9. Eating Raoul (dir. Paul Bartel, 1982)
I really didn't know what to expect going into this dark comedy about a sexless married couple (Paul Bartel and Mary Woronov) who decide to start murdering people they designate as perverts in order to pay for their dream of opening a restaurant, but I was very happy with what I found. A gleefully amoral look at the decadence of Los Angeles, it's very funny, has a spiky unpredictable energy that never lets up, and a dry wit which at times makes it seem like the kind of film Whit Stillman would make if he loosened up a bit and made a film for Troma. As someone who watched far too much Star Trek: Voyager as a kid, it was also strange and exciting to see Robert Beltran (a.k.a. Chakotay) as a fiery young thing who gets entangled in the plan (and marriage) of the central duo. If he had unleashed some of that craziness on Voyager's bridge then maybe that show wouldn't have been quite so drab.
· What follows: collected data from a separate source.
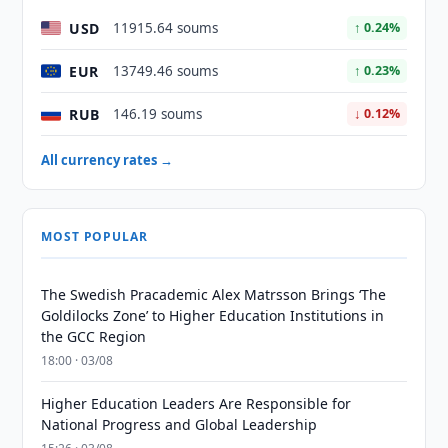
USD
11915.64 soums
↑ 0.24%
EUR
13749.46 soums
↑ 0.23%
RUB
146.19 soums
↓ 0.12%
All currency rates →
MOST POPULAR
The Swedish Pracademic Alex Matrsson Brings ‘The
Goldilocks Zone’ to Higher Education Institutions in
the GCC Region
18:00 · 03/08
Higher Education Leaders Are Responsible for
National Progress and Global Leadership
10. Ant-Man (dir. Peyton Reed, 2015)
As a long-time fan of both Edgar Wright and Joe Cornish, I was aghast when it was announced that they were being removed from Ant-Man and that the film they had laboured for years to make would be directed by and re-written by others. So it was with some trepidation that I watched the resulting film, but I was pleasantly surprised by how good it is. Admittedly it suffers from the Marvel house style of having to hit a number of standard superhero plot points, but Reed delivers them with panache, Paul Rudd is a solid focal point, and Michael Peña is fantastic in a small role that he imbues with a dash of soul and a lot of silliness. The reduced scope compared to the other MCU films also helps, since it feels like a self-contained heist movie that just happens to have ties to this broader universe, while the shrinking aspect is employed to great effect. Also, if I may veer into #hottake territory for a moment, I think that the film handles its father-transcends-the-rules-of-physics-to-save-his-daughter plot point with more wit and heart than Interstellar did.